___ SOURCE INFORMATION ___

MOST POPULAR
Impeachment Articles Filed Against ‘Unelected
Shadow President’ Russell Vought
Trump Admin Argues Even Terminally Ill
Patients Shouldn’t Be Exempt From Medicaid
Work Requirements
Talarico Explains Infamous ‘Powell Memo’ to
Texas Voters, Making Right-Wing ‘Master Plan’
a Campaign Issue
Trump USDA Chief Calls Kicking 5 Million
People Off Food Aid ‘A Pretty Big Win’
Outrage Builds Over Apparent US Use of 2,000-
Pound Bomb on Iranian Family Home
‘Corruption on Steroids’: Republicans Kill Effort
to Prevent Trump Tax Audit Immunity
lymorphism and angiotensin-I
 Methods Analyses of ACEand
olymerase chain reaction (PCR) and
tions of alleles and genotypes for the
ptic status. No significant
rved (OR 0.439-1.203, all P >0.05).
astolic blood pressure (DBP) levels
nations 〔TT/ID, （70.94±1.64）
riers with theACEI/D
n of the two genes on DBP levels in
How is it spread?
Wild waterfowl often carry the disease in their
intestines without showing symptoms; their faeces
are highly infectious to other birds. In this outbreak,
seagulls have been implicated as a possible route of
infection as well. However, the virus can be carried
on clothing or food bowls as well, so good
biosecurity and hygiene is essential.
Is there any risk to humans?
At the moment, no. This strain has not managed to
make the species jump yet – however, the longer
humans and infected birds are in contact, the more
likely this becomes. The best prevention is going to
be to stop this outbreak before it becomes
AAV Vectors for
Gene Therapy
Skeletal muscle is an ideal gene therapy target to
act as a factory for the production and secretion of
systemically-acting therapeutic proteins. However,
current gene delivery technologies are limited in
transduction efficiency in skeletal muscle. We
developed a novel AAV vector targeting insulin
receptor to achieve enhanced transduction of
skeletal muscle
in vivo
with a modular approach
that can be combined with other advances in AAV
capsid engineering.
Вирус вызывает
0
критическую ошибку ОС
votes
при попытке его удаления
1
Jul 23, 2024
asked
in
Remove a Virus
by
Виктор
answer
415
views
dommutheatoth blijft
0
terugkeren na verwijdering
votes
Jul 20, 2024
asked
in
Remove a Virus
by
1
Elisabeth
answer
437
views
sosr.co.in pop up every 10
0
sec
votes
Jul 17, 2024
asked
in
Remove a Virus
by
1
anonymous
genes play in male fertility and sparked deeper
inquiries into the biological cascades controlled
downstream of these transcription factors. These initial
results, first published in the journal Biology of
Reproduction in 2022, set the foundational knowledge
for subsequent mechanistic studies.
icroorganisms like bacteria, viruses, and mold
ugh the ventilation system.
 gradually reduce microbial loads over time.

___

> _WHAT IS REQUIRED_:
Return exactly the lines in the records above, beginning with the one that holds "At the moment, no." and ending with the last.

> _ANSWER FOR THE TASK_:
At the moment, no. This strain has not managed to
make the species jump yet – however, the longer
humans and infected birds are in contact, the more
likely this becomes. The best prevention is going to
be to stop this outbreak before it becomes
AAV Vectors for
Gene Therapy
Skeletal muscle is an ideal gene therapy target to
act as a factory for the production and secretion of
systemically-acting therapeutic proteins. However,
current gene delivery technologies are limited in
transduction efficiency in skeletal muscle. We
developed a novel AAV vector targeting insulin
receptor to achieve enhanced transduction of
skeletal muscle
in vivo
with a modular approach
that can be combined with other advances in AAV
capsid engineering.
Вирус вызывает
0
критическую ошибку ОС
votes
при попытке его удаления
1
Jul 23, 2024
asked
in
Remove a Virus
by
Виктор
answer
415
views
dommutheatoth blijft
0
terugkeren na verwijdering
votes
Jul 20, 2024
asked
in
Remove a Virus
by
1
Elisabeth
answer
437
views
sosr.co.in pop up every 10
0
sec
votes
Jul 17, 2024
asked
in
Remove a Virus
by
1
anonymous
genes play in male fertility and sparked deeper
inquiries into the biological cascades controlled
downstream of these transcription factors. These initial
results, first published in the journal Biology of
Reproduction in 2022, set the foundational knowledge
for subsequent mechanistic studies.
icroorganisms like bacteria, viruses, and mold
ugh the ventilation system.
 gradually reduce microbial loads over time.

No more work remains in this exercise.